Químico ou biológico, não existe "bala de prata"
A lição, repetida por pesquisadores e produtores, é que na agricultura não existe uma “bala de prata” ou tecnologia que resolva todos os problemas. A tônica é o manejo integrado, com uso de inimigos naturais de pragas e doenças, boa genética, fertilidade do solo, rotação de culturas e aplicação de defensivos químicos e biológicos.
O mercado de bioinsumos no Brasil é recente, só foi regulamentado em 2006. Ainda movimentam apenas R$ 1,8 bilhão anuais, contra R$ 50 bilhões dos agroquímicos. Mas cresce a uma taxa de 35% ao ano. A projeção da Croplife é que as vendas dos insumos biológicos alcancem R$ 16 bilhões em 2030. O pioneiro da fixação de nitrogênio Sólon Cordeiro de Araújo se diz otimista. "O Brasil é líder mundial no uso de inoculantes e o mais avançado na parte de fixação biológica de nitrogênio. E será também no uso de bactérias para liberar potássio e fósforo. É algo da nossa produção agrícola ambiental que pouco se fala. Uma vantagem que temos e que é pouco explorada em nível de comunicação".
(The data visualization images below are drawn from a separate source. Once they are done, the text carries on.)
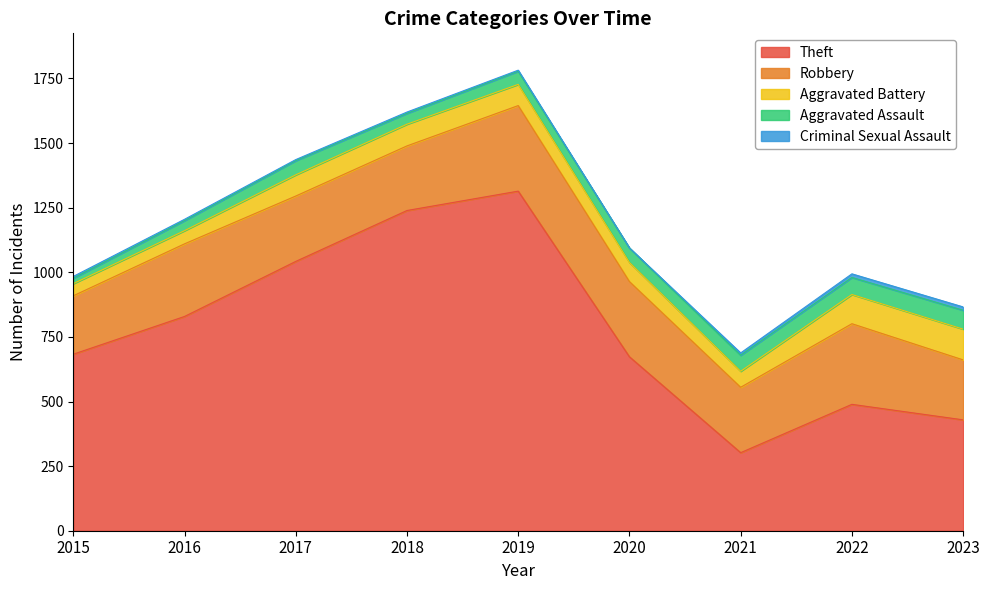

What are all the series names shown in the legend?

Theft, Robbery, Aggravated Battery, Aggravated Assault, Criminal Sexual Assault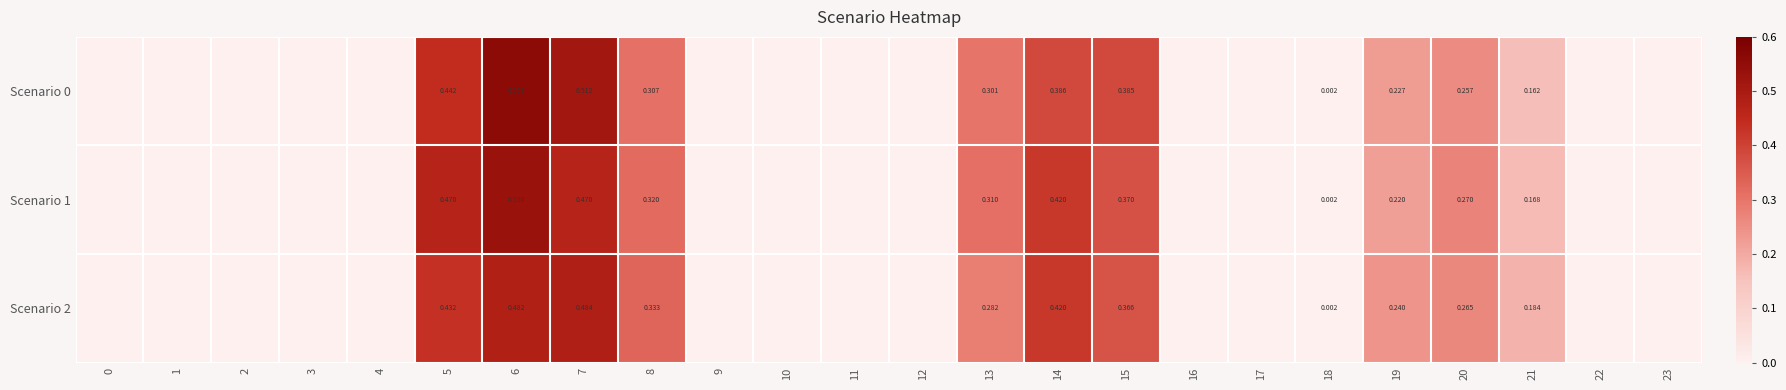

List the series in order of their overall mean, lowest first.

row_2, row_0, row_1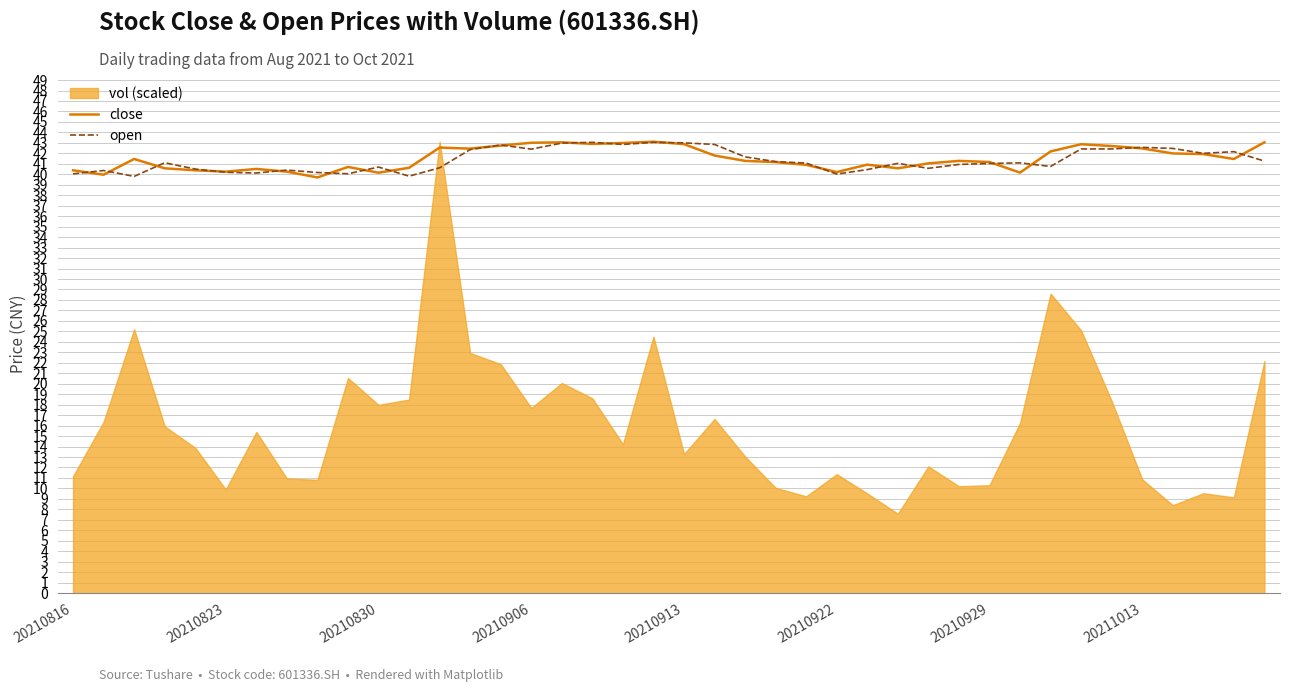

The value of open at 20210830 is 40.7. True or false?

True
Celso Moretti, presidente da Embrapa, conclui: “Estamos diante de um crescimento exponencial da demanda. O Brasil pode se tornar uma das maiores potências mundiais de bioinsumos nos próximos anos”. Em 2014, apenas dois novos produtos biológicos tinham sido registrados no País; no ano passado, foram 87. Atualmente, já são 514 registros ativos à disposição do mercado.
Veja, abaixo, alguns dos bioinsumos que estão sendo desenvolvidos pela Embrapa Agrobiologia (www.embrapa.br/agrobiologia), que estão no estágio de "ativos para parceria" com a iniciativa privada.
- Bacillus para controle da broca gigante da cana-de-açúcar
- Inoculante de rizóbios para leguminosas florestais
- Insumo à base de fungo dark septate para promoção do crescimento de tomate ou arroz
- Gluconacina - proteína recombinante para controle de bactérias na cana
- Bactérias fixadoras de nitrogênio e promotores de crescimento para braquiária
- Bactéria fixadora de nitrogênio e promotora de crescimento para o milho
- Bactérias fixadoras de nitrogênio e promotores de crescimento para a cana-de-açúcar
- Grupo de cinco bactérias diazotróficas para fixar nitrogênio e promover crescimento da cana-de-açúcar
- Inoculantes para melhoria da resposta da fixação de nitrogênio em feijão comum
- Bactérias inoculantes para braquiária, adaptada a solos ácidos
- Seleção de estirpes de Bradyrhizobium para feijão-mungo
- Inoculante misto para pastagem consorciada e manejo de carne de baixo carbono
- Inoculante para 30 espécies florestais com potencial de uso em áreas degradadas
- Desenvolvimento de produto composto de Rhizobium e microorganismos para controle de Fusarium e Sclerotinia
Na primeira versão desta reportagem, a pesquisadora Amália Borsari apareceu como diretora-executiva da Associação Brasileira das Empresas de Controle Biológico (ABCBio), cargo que ela já exerceu anteriormente. Hoje Amália é diretora da associação agrícola Croplife Brasil.